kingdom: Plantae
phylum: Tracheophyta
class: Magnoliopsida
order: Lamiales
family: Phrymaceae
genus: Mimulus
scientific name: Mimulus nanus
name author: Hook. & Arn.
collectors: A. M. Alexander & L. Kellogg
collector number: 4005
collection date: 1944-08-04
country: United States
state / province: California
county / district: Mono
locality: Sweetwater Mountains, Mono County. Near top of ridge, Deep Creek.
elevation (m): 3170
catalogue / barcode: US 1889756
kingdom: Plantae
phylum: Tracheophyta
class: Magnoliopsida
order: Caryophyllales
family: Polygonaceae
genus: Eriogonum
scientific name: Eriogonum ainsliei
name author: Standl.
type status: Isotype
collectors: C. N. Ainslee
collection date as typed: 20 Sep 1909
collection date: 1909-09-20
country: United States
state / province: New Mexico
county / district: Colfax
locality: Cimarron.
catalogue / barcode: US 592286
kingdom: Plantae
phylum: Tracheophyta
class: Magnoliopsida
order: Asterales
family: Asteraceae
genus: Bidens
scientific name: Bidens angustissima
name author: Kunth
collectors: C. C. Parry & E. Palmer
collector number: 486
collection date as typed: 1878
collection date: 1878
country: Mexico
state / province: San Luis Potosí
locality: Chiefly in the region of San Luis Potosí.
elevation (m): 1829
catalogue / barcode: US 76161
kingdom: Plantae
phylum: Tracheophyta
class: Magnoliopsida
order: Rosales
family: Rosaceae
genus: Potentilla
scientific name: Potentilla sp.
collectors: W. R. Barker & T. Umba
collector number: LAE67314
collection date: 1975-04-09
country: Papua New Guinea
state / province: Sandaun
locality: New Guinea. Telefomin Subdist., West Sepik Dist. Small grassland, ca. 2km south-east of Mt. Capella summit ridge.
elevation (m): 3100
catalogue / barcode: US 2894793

**Instruction:** Pull out every line of the records that contains the word "locality", and copy each one in full.

**Complete response:**
locality: Sweetwater Mountains, Mono County. Near top of ridge, Deep Creek.
locality: Cimarron.
locality: Chiefly in the region of San Luis Potosí.
locality: New Guinea. Telefomin Subdist., West Sepik Dist. Small grassland, ca. 2km south-east of Mt. Capella summit ridge.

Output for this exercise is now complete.